**AIM OF THE TASK**
Every line below that contains the word "خیلی" must be copied.
*** DATA SUPPLIED ***
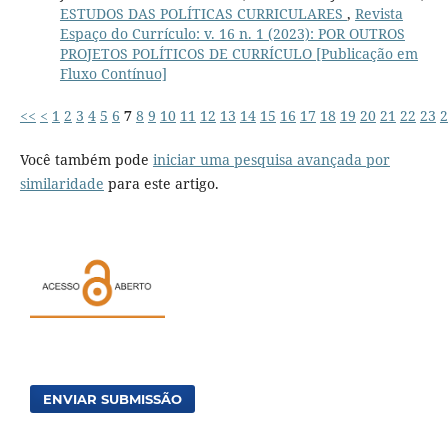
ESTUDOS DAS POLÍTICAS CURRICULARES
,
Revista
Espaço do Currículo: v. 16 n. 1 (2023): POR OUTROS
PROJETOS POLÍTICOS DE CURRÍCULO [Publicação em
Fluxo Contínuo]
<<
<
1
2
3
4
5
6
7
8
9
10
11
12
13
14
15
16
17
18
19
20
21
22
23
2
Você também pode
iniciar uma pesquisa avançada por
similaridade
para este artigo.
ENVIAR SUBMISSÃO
*** End of DATA SUPPLIED ***
*** DATA SUPPLIED ***
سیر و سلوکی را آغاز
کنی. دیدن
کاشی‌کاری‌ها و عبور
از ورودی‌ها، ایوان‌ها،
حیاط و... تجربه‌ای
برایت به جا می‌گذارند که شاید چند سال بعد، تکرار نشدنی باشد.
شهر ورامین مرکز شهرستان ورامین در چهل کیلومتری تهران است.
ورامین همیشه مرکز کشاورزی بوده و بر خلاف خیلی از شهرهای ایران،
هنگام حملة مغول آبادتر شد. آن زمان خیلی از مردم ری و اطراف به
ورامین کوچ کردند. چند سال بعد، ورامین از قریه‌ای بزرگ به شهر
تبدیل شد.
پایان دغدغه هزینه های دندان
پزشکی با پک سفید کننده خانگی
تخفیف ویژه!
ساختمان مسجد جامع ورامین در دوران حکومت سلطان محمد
*** End of DATA SUPPLIED ***
**WORKED SOLUTION**
ورامین همیشه مرکز کشاورزی بوده و بر خلاف خیلی از شهرهای ایران،
هنگام حملة مغول آبادتر شد. آن زمان خیلی از مردم ری و اطراف به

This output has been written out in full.